Several weeks ago it was announced by the publishers, Messrs. Canfield, & Co., that a volume of my poetical effusions, scattered through the columns of the periodical press, would be collected and given to the public in the course of the present year. To this I could only offer a respectful remonstrance, since such of my productions as had been printed, became, by that act, public property, and were at the service of any who might be unwise enough to hazard their re-publication in a form more permanent and expensive. The die, however, was cast; the publishers were not to be driven from their determination, and it became necessary on my part, that the whole selection, originally hastily written, should be reexamined and corrected before again claiming a portion of public attention.
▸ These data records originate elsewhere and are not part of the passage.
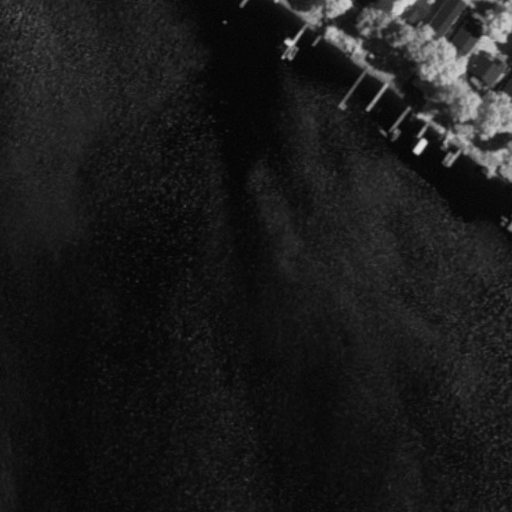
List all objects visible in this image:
building: (408, 11)
building: (429, 29)
building: (456, 44)
building: (480, 69)
building: (506, 90)
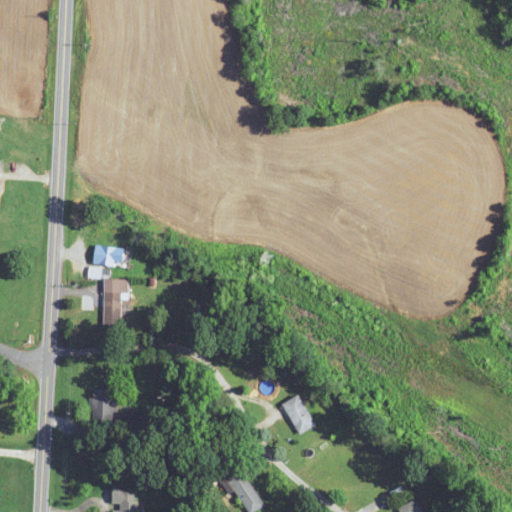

In the execution of this task, if occasionally I have found something to approve, I have certainly found much to condemn; and instead of always seeking to amend, I have not unfrequently indulged in the bolder process of free expunction. This course necessarily abridged not a little the mass of selected matter; but to compensate for this, several new articles have been written, which now appear, for the first time, in the following pages.
The author does not pretend indifference as to the fate of these poetical efforts; such a pretension would be wholly at variance with truth. Their faults, if glaring, may render censure dumb; their beauties, if any they have, an enlightened public will discover. He has not the temerity either to invite or defy criticism.
RH. S. S. ANDROS. Fall River, Sept. 8, 1838.